Some persons (my late friend Leo Yankevich, for example) have argued that all poetry is propagandistic, in that the mere fact of poetry’s artifice and intricacy proves that it has definite designs on the reader. That’s a defensible position, since all worthwhile poetry does involve the manipulation of rhetoric for some aesthetic end. Indeed, Hart Crane once said that all of his poetry was “nothing but rhetoric.” But one big difference between propaganda and poetry is that the poet is free to choose whatever rhetorical means he likes to achieve that end, and in so doing he need not please anyone except himself. In other words, poetry is the most liberated and least shackled rhetoric of all. It doesn’t answer to a moral code, or a political purpose, or a commercial end. It is not compelled to fulfill any agenda other than its own verbal perfection. It’s advertisement without concern for market share. That sort of freedom would be incomprehensible to types like Calkins and Bernays, just as it is incomprehensible to certain leftish politically engagé scribblers in the contemporary poetic scene.

How can the rhetoric of poetry have designs on the reader, while remaining unconcerned with audience approval and consent? To answer this objection, we need to distinguish between two types of rhetoric. Forensic rhetoric, as employed in the law courts and public forums, is naturally geared to persuasion, and in fact that was rhetoric’s original and sole purpose. But aesthetic rhetoric, as employed by the poet, is geared to more complicated, self-contained ends. Those ends are display and demonstration, attack and denial, affirmation and denigration. In other words, the rhetoric proper to poetry is used to establish a position and proclaim one’s joyous adherence to it. This is a special celebratory rhetoric that is best compared to waving one’s flag, or singing one’s national anthem. It isn’t meant to convince the opposition, but to show one’s colors in spite of the opposition. Such a purpose sets the rhetoric of poetry far off from the spin, hype, and propaganda of political or commercial persuasion.

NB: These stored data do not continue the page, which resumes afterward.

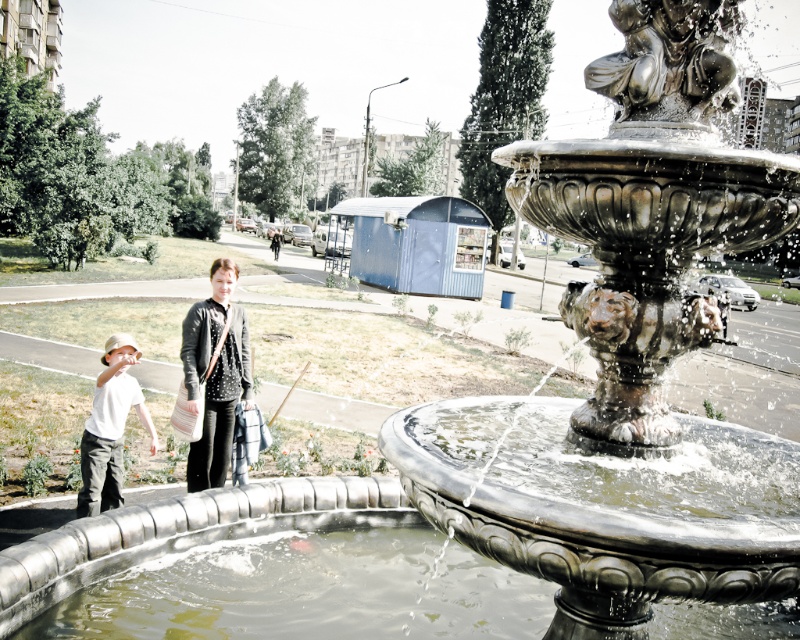
Measure the distance between clear water at fountain center and white matte shirt at lower left.

The distance of clear water at fountain center from white matte shirt at lower left is 1.52 meters.

Is clear water at fountain center smaller than white matte shirt at lower left?

Actually, clear water at fountain center might be larger than white matte shirt at lower left.

Is point (462, 596) closer to camera compared to point (138, 396)?

That is True.

Locate an element on the screen. Image resolution: width=800 pixels, height=640 pixels. clear water at fountain center is located at coordinates (308, 592).

Between bronze statue at center and white matte shirt at lower left, which one is positioned higher?

bronze statue at center

Who is more distant from viewer, (644, 3) or (122, 465)?

Positioned behind is point (122, 465).

At what (x,y) coordinates should I click in order to perform the action: click on bronze statue at center. Please return your answer as a coordinate pair (x, y). Image resolution: width=800 pixels, height=640 pixels. Looking at the image, I should click on (668, 60).

The height and width of the screenshot is (640, 800). I want to click on bronze statue at center, so click(668, 60).

Can you confirm if white matte shirt at lower left is shorter than dark gray jacket at center?

Yes, white matte shirt at lower left is shorter than dark gray jacket at center.

Describe the element at coordinates (110, 428) in the screenshot. I see `white matte shirt at lower left` at that location.

Does point (121, 406) lie behind point (278, 228)?

That is False.

At what (x,y) coordinates should I click in order to perform the action: click on white matte shirt at lower left. Please return your answer as a coordinate pair (x, y). The width and height of the screenshot is (800, 640). Looking at the image, I should click on (110, 428).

This is the supreme irony of the entire matter. In poetry perception is indeed reality, because the poet works in a self-contained universe of fictive creation where he can say whatever he imagines or fancies. He has total carte blanche. And yet here is where a great many people all of a sudden rediscover unquestioned truth and metaphysically grounded certainty. They rapturously shout, “Yes! Yes! That poem has hit upon the truth exactly!” And conversely, they become indignant if the poet creates a poetic reality that upsets the applecart of their cherished convictions. Faced with a rhetoric that undermines their viewpoints, they start blathering on about what is True and Good and Moral, and how such-and-such a poet has violated these holy icons.

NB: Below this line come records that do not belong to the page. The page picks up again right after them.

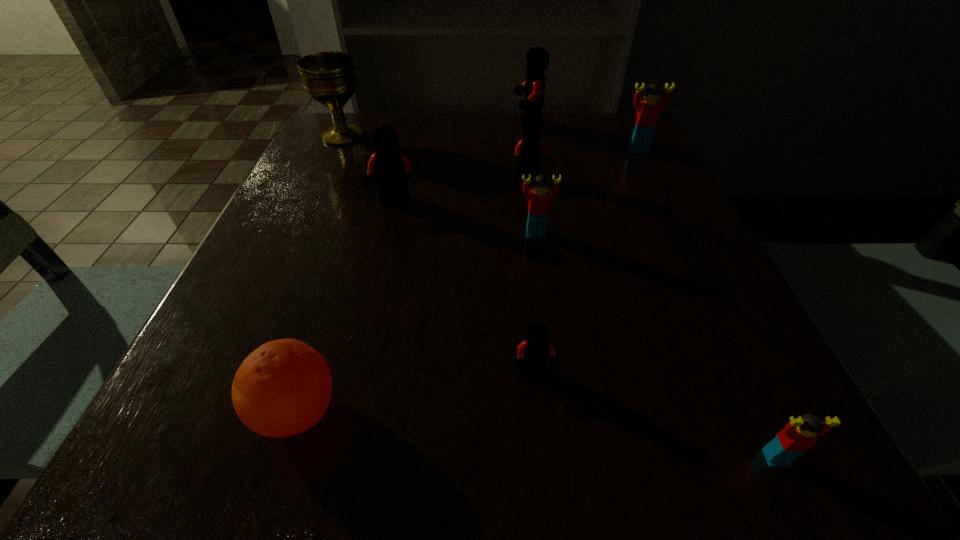
Locate an element on the screen. This screenshot has height=540, width=960. object located at the far left corner is located at coordinates (329, 78).

Locate an element on the screen. object at the near left corner is located at coordinates (283, 388).

You are a GUI agent. You are given a task and a screenshot of the screen. Output one action in this format:
    pyautogui.click(x=<x>, y=<y>)
    Task: Click on the object situated at the far right corner
    This screenshot has height=540, width=960.
    Given the screenshot: What is the action you would take?
    pyautogui.click(x=648, y=110)

At what (x,y) coordinates should I click in order to perform the action: click on object present at the near right corner. Please return your answer as a coordinate pair (x, y). This screenshot has height=540, width=960. Looking at the image, I should click on (798, 436).

You are a GUI agent. You are given a task and a screenshot of the screen. Output one action in this format:
    pyautogui.click(x=<x>, y=<y>)
    Task: Click on the blank space at the far edge of the desktop
    
    Given the screenshot: What is the action you would take?
    pyautogui.click(x=495, y=143)

This screenshot has height=540, width=960. In the image, there is a desktop. What are the coordinates of `vacant space at the left edge` in the screenshot? It's located at (352, 179).

This screenshot has height=540, width=960. In the image, there is a desktop. What are the coordinates of `free space at the right edge` in the screenshot? It's located at (668, 193).

Identify the location of vacant space at the near left corner of the desktop. The height and width of the screenshot is (540, 960). (212, 429).

You are a GUI agent. You are given a task and a screenshot of the screen. Output one action in this format:
    pyautogui.click(x=<x>, y=<y>)
    Task: Click on the blank area at the far right corner
    The height and width of the screenshot is (540, 960).
    Given the screenshot: What is the action you would take?
    click(x=613, y=122)

In order to click on free space between the orange orange and the nearest Lego in this screenshot , I will do `click(537, 435)`.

Well, you can’t have it both ways. If you accept spin, hype, propaganda, and rhetoric as acceptable modes of communication in the world at large; if you tolerate their use by big business and mass media and government; and if you say that these things are part and parcel of modern life, you can’t then honestly condemn their employment in the one realm of human discourse where they find their supreme value: literature. Poets and other manipulators of fictive expression have just as much right to create whatever spin, hype, propaganda, and rhetoric they please. If you are comfortable with the idea that perception trumps reality, don’t start grumbling about morals and truth and epistemological certainty when you read a poem that goes against the grain of your personal convictions. It only proves, as Sartre would have said, that you are in bad faith.